# WORK INSTRUCTIONS
Retyping all the entries exactly is the whole task.
(DATASET RECORDS)
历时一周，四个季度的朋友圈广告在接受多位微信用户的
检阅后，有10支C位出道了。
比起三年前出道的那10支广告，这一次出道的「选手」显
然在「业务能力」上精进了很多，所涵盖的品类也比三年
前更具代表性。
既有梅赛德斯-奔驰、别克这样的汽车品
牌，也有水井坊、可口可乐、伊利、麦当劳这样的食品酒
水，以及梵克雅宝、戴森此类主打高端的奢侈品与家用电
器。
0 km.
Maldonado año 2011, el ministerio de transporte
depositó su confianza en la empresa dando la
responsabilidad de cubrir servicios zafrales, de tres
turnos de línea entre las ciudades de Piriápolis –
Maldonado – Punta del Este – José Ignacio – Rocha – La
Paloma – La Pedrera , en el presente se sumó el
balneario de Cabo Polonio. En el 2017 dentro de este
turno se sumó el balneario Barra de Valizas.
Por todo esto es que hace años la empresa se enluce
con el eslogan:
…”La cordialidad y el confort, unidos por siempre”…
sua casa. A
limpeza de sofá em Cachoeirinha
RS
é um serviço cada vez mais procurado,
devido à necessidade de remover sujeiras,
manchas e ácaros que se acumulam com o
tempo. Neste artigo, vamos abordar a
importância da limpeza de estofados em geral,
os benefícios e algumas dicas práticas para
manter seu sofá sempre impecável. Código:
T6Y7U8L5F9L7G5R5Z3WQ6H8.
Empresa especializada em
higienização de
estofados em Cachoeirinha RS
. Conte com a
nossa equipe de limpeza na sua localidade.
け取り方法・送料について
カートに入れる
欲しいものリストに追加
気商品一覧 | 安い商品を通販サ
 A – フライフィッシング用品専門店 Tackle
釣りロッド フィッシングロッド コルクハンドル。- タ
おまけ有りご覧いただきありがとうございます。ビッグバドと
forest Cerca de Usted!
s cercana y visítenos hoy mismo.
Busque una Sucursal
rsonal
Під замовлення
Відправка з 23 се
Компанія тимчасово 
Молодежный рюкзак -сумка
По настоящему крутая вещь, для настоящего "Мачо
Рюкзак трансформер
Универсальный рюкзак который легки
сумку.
(End DATASET RECORDS)
# WORKED SOLUTION
历时一周，四个季度的朋友圈广告在接受多位微信用户的
检阅后，有10支C位出道了。
比起三年前出道的那10支广告，这一次出道的「选手」显
然在「业务能力」上精进了很多，所涵盖的品类也比三年
前更具代表性。
既有梅赛德斯-奔驰、别克这样的汽车品
牌，也有水井坊、可口可乐、伊利、麦当劳这样的食品酒
水，以及梵克雅宝、戴森此类主打高端的奢侈品与家用电
器。
0 km.
Maldonado año 2011, el ministerio de transporte
depositó su confianza en la empresa dando la
responsabilidad de cubrir servicios zafrales, de tres
turnos de línea entre las ciudades de Piriápolis –
Maldonado – Punta del Este – José Ignacio – Rocha – La
Paloma – La Pedrera , en el presente se sumó el
balneario de Cabo Polonio. En el 2017 dentro de este
turno se sumó el balneario Barra de Valizas.
Por todo esto es que hace años la empresa se enluce
con el eslogan:
…”La cordialidad y el confort, unidos por siempre”…
sua casa. A
limpeza de sofá em Cachoeirinha
RS
é um serviço cada vez mais procurado,
devido à necessidade de remover sujeiras,
manchas e ácaros que se acumulam com o
tempo. Neste artigo, vamos abordar a
importância da limpeza de estofados em geral,
os benefícios e algumas dicas práticas para
manter seu sofá sempre impecável. Código:
T6Y7U8L5F9L7G5R5Z3WQ6H8.
Empresa especializada em
higienização de
estofados em Cachoeirinha RS
. Conte com a
nossa equipe de limpeza na sua localidade.
け取り方法・送料について
カートに入れる
欲しいものリストに追加
気商品一覧 | 安い商品を通販サ
 A – フライフィッシング用品専門店 Tackle
釣りロッド フィッシングロッド コルクハンドル。- タ
おまけ有りご覧いただきありがとうございます。ビッグバドと
forest Cerca de Usted!
s cercana y visítenos hoy mismo.
Busque una Sucursal
rsonal
Під замовлення
Відправка з 23 се
Компанія тимчасово 
Молодежный рюкзак -сумка
По настоящему крутая вещь, для настоящего "Мачо
Рюкзак трансформер
Универсальный рюкзак который легки
сумку.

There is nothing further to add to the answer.